処方薬はこれらの症状を改善しますが、高齢者では持病が増えるにつれ服用する薬の種類や量が増え、副作用に悩まされることが少なくありません。特にオピオイドや睡眠薬などの薬では、加齢による筋力低下と相まって転倒する危険性も高まります。

このような中、医療用大麻は痛み睡眠障害不安など様々な症状において有効性が示されており、この多面的な効果は処方薬の減薬QOLの向上にも役立つ可能性があります。

近年、大麻が合法な国や地域では若年成人を中心に大麻の使用が増加していますが、高齢者においても増加傾向にあります。例えば、2021年にアメリカで行われた調査では、50〜80歳の12.1%が過去1年以内に大麻を使用していたことが報告されています。

米国高齢者の10人に1人以上が大麻を使用しているというこのデータは、日本の大麻生涯経験率がわずか1.4%であることを考えると、驚くべき数値です。

医療用大麻が高齢患者に与える影響を調査

イスラエルの研究チームは初めて医療用大麻治療を受ける65歳以上の高齢者を対象に、医療用大麻が高齢患者の生活機能、病状、服薬状況に及ぼす影響を調査(前向き研究)。

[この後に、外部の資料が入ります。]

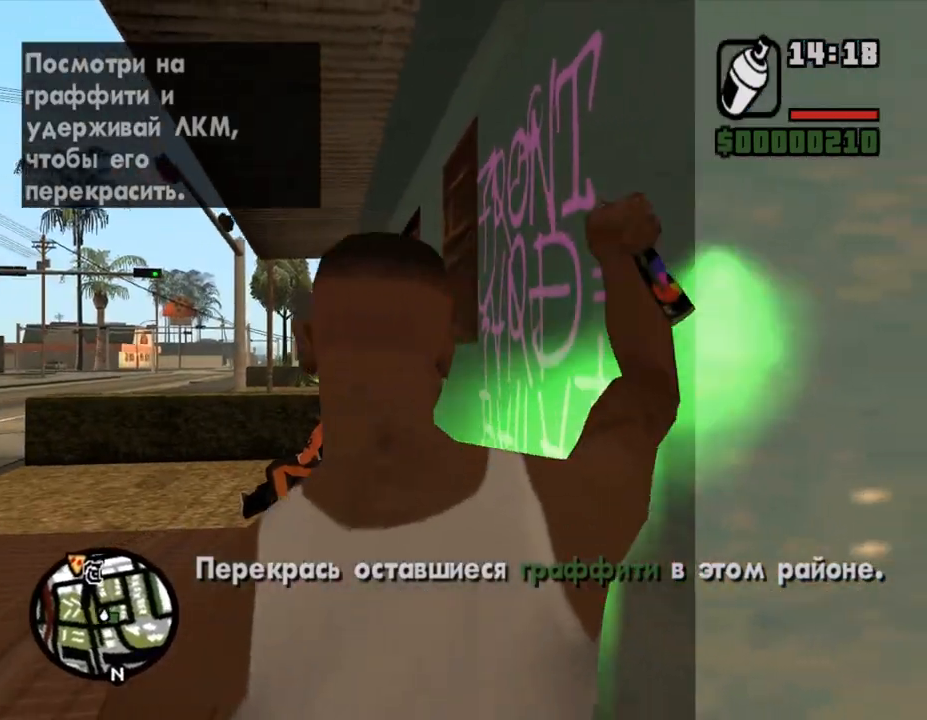
{"keys": ["d", "s"], "mouse": ["left"], "events": [[67, "s", "down"], [200, "s", "up"], [300, "s", "down"], [433, "s", "up"], [500, "s", "down"]]}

対象となった患者は119名(平均年齢79.3歳、女性62.2%)。参加者が抱えていた病状として最も多かったのは神経障害性疼痛を含む非特異的な慢性疼痛(47.9%)で、次いでパーキンソン病(7.6%)、がん(3.4%)、整形外科領域の疼痛(2.5%)、認知症(1.7%)でした。

医療用大麻治療の開始前と6ヶ月後において、参加者は生活機能(ADL、IADL)、抑うつ(GDS)、痛み(VAS)の程度を自己評価。治療から6ヶ月後には、医療用大麻の効果に対する認識、食欲、副作用、服薬状況についてのアンケートも行われました。

評価尺度の詳細は以下の通り。

ADL(カッツ日常生活動作スケール)
入浴、着替え、排泄、食事、移動に関する動作を0(要介助)〜6点(自立)で評価。点数が高いほど自立していることを示す。

IADL(ロートン手段的日常生活動作スケール)
電話、買い物、家事、金銭管理、服薬管理などに関する能力を0(要介助)〜8点(自立)で評価。点数が高いほど自立していることを示す。

老年期抑うつ尺度(GDS)
抑うつの程度を0〜15点で評価。5点以上はうつ病の可能性があり、点数が高いほど抑うつの重症度が高いことを示す。

痛みの評価(VAS)
痛みの強さを0(なし)〜10点(最悪の痛み)で評価。

医療用大麻の効果に対する認識
著しい改善、中等度の改善、わずかな改善、変化なし、わずかな悪化、中等度の悪化、著しい悪化のいずれかで評価。

食欲の変化
著しい増加、わずかな増加、変化なし、わずかな減少、著しい減少、大麻摂取直後のみ変化のいずれかで評価。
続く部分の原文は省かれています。